Nephrol Dial Transplant. 1994;9(5):539-42. doi: 10.1093/ndt/9.5.539.
Twenty-one episodes of fungal peritonitis occurred over 35 months among 290 patients on CAPD, accounting for 6.3% of all peritonitis episodes. Patients with more frequent bacterial peritonitis were at higher risk of developing fungal peritonitis, and 28.6% of cases followed antimicrobial therapy. Candida species accounted for 85.7% of cases. Oral fluconazole was used as initial therapy in all patients, which was followed by catheter removal if peritonitis failed to improve. The cure rate with fluconazole therapy alone without catheter removal was 9.5%. Fluconazole plus catheter removal, the latter necessitated in 85.7% of cases, resulted in a cure rate of 66.7%. The remaining 3 (14.3%) patients responded to intravenous amphotericin given as salvage therapy. Disease-related mortality was 14.3%. Reinsertion of dialysis catheter was attempted in 15 patients and CAPD was successfully resumed in 13 (86.7%). We conclude that oral fluconazole can be safely used as initial therapy in patients with fungal peritonitis complicating CAPD. Although catheter removal was necessary in the majority of patients, this sequential approach resulted in a relatively low prevalence of peritoneal adhesions and subsequent CAPD failure.

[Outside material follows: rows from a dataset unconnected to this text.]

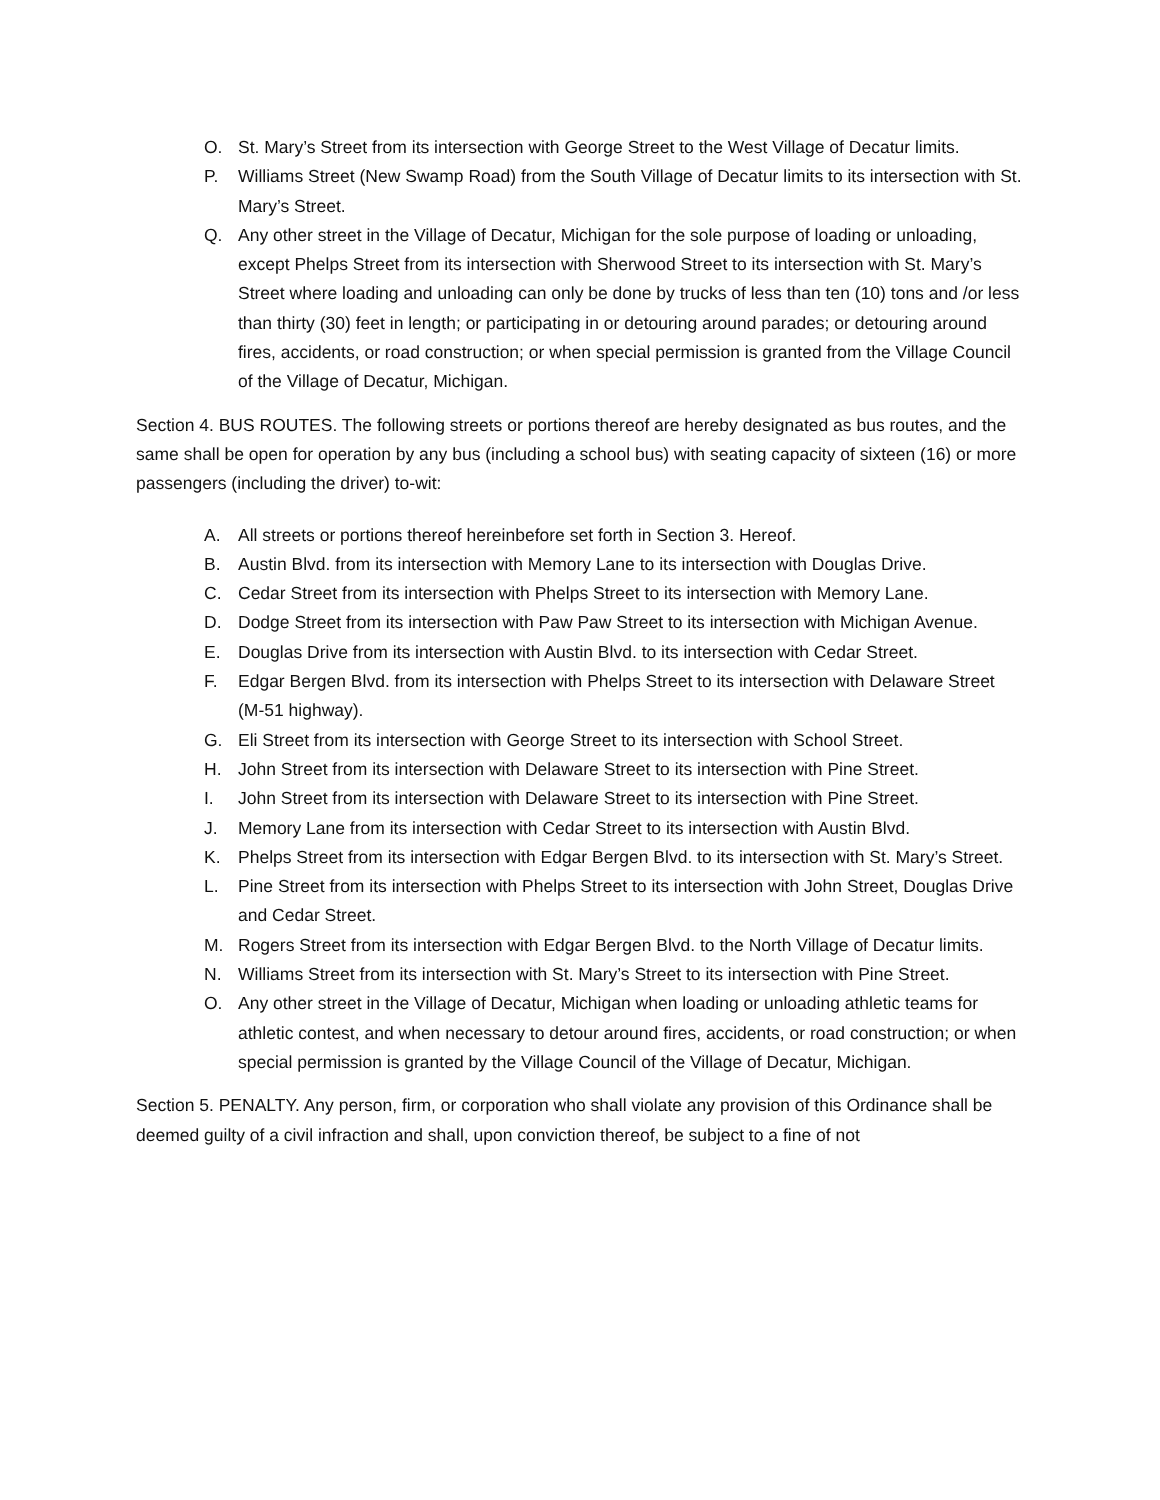O. St. Mary’s Street from its intersection with George Street to the West Village of Decatur limits.
P. Williams Street (New Swamp Road) from the South Village of Decatur limits to its intersection with St. Mary’s Street.
Q. Any other street in the Village of Decatur, Michigan for the sole purpose of loading or unloading, except Phelps Street from its intersection with Sherwood Street to its intersection with St. Mary’s Street where loading and unloading can only be done by trucks of less than ten (10) tons and /or less than thirty (30) feet in length; or participating in or detouring around parades; or detouring around fires, accidents, or road construction; or when special permission is granted from the Village Council of the Village of Decatur, Michigan.
Section 4. BUS ROUTES. The following streets or portions thereof are hereby designated as bus routes, and the same shall be open for operation by any bus (including a school bus) with seating capacity of sixteen (16) or more passengers (including the driver) to-wit:
A. All streets or portions thereof hereinbefore set forth in Section 3. Hereof.
B. Austin Blvd. from its intersection with Memory Lane to its intersection with Douglas Drive.
C. Cedar Street from its intersection with Phelps Street to its intersection with Memory Lane.
D. Dodge Street from its intersection with Paw Paw Street to its intersection with Michigan Avenue.
E. Douglas Drive from its intersection with Austin Blvd. to its intersection with Cedar Street.
F. Edgar Bergen Blvd. from its intersection with Phelps Street to its intersection with Delaware Street (M-51 highway).
G. Eli Street from its intersection with George Street to its intersection with School Street.
H. John Street from its intersection with Delaware Street to its intersection with Pine Street.
I. John Street from its intersection with Delaware Street to its intersection with Pine Street.
J. Memory Lane from its intersection with Cedar Street to its intersection with Austin Blvd.
K. Phelps Street from its intersection with Edgar Bergen Blvd. to its intersection with St. Mary’s Street.
L. Pine Street from its intersection with Phelps Street to its intersection with John Street, Douglas Drive and Cedar Street.
M. Rogers Street from its intersection with Edgar Bergen Blvd. to the North Village of Decatur limits.
N. Williams Street from its intersection with St. Mary’s Street to its intersection with Pine Street.
O. Any other street in the Village of Decatur, Michigan when loading or unloading athletic teams for athletic contest, and when necessary to detour around fires, accidents, or road construction; or when special permission is granted by the Village Council of the Village of Decatur, Michigan.
Section 5. PENALTY. Any person, firm, or corporation who shall violate any provision of this Ordinance shall be deemed guilty of a civil infraction and shall, upon conviction thereof, be subject to a fine of not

在接受持续性非卧床腹膜透析(CAPD)的290例患者中,35个月内发生了21例真菌性腹膜炎,占所有腹膜炎病例的6.3%。细菌性腹膜炎发作更频繁的患者发生真菌性腹膜炎的风险更高,28.6%的病例在抗菌治疗后出现。念珠菌属占病例的85.7%。所有患者均采用口服氟康唑作为初始治疗,若腹膜炎未改善则随后拔除导管。仅使用氟康唑治疗且不拔除导管的治愈率为9.5%。氟康唑加拔除导管(85.7%的病例需要这样做),治愈率为66.7%。其余3例(14.3%)患者对作为挽救治疗给予的静脉两性霉素有反应。疾病相关死亡率为14.3%。对15例患者尝试重新插入透析导管,13例(86.7%)成功恢复CAPD。我们得出结论,口服氟康唑可安全地用作并发CAPD的真菌性腹膜炎患者的初始治疗。虽然大多数患者需要拔除导管,但这种序贯方法导致腹膜粘连和随后CAPD失败的发生率相对较低。